▶ **TASK DIRECTIONS**
From the lines below, pull out and copy every one that contains the word "обед", matching its case exactly.

▶ **EXCERPTED DATA**
..............................

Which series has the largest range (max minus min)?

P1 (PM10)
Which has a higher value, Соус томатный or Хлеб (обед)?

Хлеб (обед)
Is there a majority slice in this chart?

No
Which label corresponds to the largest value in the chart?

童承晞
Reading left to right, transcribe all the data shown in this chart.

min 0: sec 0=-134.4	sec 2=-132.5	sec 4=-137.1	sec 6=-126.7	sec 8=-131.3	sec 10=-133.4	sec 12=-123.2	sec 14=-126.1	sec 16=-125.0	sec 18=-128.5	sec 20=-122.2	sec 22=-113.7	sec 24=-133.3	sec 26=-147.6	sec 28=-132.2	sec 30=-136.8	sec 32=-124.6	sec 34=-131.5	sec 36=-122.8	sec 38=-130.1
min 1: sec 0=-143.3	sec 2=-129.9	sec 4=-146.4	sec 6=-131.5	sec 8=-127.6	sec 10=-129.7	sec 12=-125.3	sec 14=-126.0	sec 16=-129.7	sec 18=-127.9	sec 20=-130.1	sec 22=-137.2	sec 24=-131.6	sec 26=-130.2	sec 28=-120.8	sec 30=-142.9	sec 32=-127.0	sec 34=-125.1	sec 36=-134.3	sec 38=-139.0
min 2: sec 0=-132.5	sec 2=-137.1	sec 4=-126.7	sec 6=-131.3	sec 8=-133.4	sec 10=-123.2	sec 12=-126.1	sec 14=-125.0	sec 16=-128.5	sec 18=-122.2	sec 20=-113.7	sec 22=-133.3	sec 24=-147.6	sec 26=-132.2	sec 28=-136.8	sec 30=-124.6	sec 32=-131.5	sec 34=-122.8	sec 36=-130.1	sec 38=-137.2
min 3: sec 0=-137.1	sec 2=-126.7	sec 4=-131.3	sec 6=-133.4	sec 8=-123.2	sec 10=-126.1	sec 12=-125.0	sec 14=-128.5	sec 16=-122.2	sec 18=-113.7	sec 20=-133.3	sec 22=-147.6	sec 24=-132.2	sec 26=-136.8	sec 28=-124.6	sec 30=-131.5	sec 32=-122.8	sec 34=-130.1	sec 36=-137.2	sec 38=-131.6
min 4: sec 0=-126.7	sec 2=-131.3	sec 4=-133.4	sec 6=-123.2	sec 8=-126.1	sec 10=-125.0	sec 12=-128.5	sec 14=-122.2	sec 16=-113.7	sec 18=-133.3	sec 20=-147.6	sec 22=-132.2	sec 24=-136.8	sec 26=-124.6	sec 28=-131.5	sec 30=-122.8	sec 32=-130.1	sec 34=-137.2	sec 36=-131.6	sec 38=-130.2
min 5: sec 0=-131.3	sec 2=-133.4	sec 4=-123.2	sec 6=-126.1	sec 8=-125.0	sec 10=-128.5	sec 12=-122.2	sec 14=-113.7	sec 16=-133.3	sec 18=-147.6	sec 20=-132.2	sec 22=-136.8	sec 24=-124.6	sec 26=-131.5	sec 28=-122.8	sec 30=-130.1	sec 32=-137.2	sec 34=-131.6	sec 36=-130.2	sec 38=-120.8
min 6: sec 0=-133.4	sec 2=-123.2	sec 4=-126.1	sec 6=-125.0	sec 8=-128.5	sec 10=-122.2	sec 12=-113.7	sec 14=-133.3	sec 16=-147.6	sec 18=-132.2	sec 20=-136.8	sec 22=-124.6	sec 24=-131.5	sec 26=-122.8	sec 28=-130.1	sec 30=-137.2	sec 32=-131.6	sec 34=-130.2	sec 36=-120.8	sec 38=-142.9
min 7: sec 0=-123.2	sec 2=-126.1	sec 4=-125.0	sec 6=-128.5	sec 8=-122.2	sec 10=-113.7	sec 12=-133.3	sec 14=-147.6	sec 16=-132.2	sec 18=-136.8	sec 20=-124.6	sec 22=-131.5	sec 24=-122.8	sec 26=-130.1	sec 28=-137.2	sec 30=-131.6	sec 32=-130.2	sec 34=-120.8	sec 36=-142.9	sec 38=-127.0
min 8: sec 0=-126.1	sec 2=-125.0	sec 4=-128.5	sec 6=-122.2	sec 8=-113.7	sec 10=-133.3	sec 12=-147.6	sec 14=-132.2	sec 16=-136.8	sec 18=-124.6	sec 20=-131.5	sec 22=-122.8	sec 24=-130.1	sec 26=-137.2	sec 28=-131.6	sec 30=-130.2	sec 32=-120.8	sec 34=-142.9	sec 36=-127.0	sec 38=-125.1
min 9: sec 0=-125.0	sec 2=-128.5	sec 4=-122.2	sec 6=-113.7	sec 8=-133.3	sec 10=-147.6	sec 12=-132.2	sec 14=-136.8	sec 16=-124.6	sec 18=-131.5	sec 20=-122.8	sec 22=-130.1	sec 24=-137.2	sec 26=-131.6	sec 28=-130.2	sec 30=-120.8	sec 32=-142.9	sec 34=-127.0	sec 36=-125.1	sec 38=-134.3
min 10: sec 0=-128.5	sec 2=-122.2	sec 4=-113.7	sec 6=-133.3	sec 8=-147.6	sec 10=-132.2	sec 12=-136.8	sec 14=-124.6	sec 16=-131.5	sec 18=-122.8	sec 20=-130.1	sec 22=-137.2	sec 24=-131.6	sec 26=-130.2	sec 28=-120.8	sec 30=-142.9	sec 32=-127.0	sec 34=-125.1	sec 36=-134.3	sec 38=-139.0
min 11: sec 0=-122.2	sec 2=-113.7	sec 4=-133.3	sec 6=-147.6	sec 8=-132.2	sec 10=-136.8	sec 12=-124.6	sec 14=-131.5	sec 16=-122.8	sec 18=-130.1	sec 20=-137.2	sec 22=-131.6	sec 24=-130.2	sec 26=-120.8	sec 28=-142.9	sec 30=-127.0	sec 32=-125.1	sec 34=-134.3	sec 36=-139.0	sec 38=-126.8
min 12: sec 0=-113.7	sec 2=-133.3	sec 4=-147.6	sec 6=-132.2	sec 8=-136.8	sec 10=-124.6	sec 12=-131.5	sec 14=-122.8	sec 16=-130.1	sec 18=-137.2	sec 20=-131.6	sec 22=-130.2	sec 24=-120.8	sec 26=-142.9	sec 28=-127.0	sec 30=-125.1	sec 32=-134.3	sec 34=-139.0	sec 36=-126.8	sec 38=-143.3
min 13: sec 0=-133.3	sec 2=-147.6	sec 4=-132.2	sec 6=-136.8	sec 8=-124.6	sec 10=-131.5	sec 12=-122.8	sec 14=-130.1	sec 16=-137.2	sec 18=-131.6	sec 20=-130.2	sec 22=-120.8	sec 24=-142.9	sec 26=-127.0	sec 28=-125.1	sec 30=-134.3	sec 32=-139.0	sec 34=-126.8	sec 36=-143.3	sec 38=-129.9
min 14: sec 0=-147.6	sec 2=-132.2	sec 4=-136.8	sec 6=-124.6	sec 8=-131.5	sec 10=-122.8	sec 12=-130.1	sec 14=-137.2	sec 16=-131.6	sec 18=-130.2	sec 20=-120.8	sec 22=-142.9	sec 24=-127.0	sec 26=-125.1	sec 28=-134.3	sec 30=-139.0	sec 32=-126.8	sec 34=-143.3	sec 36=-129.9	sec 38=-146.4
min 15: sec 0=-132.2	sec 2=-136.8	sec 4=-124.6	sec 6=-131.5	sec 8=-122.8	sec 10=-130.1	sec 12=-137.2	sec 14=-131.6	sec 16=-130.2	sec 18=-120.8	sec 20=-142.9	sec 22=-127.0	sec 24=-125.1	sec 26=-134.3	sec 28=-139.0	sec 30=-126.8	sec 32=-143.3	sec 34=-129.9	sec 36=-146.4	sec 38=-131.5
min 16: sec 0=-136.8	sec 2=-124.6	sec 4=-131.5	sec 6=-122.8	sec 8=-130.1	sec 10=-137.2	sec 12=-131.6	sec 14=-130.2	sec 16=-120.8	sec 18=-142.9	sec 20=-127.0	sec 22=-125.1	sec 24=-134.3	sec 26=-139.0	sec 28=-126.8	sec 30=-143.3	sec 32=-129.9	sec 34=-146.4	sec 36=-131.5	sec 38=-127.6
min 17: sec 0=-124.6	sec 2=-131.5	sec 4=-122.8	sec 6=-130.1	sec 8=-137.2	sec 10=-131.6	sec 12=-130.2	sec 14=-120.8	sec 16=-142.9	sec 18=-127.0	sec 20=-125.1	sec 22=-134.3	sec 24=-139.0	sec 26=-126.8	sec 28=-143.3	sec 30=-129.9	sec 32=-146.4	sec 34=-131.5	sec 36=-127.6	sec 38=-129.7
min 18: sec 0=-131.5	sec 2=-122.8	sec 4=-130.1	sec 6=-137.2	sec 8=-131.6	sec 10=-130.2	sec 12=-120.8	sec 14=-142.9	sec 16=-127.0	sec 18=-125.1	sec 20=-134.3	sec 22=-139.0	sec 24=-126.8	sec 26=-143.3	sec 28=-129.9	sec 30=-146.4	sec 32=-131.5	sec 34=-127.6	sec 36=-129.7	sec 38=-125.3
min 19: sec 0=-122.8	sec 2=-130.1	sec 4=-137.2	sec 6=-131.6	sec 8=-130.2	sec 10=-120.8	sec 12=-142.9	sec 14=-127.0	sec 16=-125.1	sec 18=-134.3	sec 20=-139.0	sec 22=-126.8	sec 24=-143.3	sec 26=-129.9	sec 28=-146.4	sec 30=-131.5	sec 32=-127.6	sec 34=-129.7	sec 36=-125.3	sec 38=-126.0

..............................

▶ **ANSWER SPACE**
Which has a higher value, Соус томатный or Хлеб (обед)?
Хлеб (обед)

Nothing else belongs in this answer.